■ **SOURCE EXTRACT**

- Opening Delimiter -

Hey...I know it sounded bad but I don't think she was trying to insult you in a way.

I self harm a lot even though not for getting a high but to get rid off pressure.
Scaring depends on different factors. I have some really ugly scars from minor stuff while really grave injuries hardly scared at all.

The whole scars thing is something you might feel good about now but might regret later so be sure about what you do to yourself.

I am stuck in that vicious circle of hurting myself for years. There's no doing this right or not...it has as many shades as there are people so I am not sure why you think you do it wrong or what you said in your original post.

Do you talk about this in your therapy? Just wondering cuz therapy changed my view on my self harming completely.

- Closing Delimiter -

■ **ENTRIES PROVIDED**
- Opening Delimiter -

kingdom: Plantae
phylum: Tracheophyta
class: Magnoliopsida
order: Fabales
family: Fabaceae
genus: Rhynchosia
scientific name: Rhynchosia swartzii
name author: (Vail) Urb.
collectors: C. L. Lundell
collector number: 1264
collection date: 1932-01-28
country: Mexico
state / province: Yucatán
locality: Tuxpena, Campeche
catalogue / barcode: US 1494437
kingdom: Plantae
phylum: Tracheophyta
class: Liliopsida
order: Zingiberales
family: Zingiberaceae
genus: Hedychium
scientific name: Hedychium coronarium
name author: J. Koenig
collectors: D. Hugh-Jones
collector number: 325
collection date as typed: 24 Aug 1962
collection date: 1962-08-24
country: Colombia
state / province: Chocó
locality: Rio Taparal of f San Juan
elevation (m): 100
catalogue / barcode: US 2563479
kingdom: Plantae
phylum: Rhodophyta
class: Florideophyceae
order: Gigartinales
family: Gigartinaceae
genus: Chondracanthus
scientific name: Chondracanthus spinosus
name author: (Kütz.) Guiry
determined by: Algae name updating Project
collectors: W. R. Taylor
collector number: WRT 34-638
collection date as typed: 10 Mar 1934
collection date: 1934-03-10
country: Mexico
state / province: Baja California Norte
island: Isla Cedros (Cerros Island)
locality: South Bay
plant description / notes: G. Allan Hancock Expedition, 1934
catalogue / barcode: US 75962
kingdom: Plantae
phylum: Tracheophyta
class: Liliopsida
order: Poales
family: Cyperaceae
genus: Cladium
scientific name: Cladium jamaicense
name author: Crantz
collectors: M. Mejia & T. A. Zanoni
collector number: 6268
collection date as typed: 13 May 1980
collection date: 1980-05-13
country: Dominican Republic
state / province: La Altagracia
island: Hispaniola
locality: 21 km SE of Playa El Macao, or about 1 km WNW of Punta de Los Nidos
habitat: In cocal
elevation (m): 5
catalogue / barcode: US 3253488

- Closing Delimiter -

■ **WHAT YOU HAVE TO DO**
Can you return everything in the forum reply from "Hey...I know it" down to "do to yourself.", copied word for word?

■ **EXPECTED ANSWER**
Hey...I know it sounded bad but I don't think she was trying to insult you in a way.

I self harm a lot even though not for getting a high but to get rid off pressure.
Scaring depends on different factors. I have some really ugly scars from minor stuff while really grave injuries hardly scared at all.

The whole scars thing is something you might feel good about now but might regret later so be sure about what you do to yourself.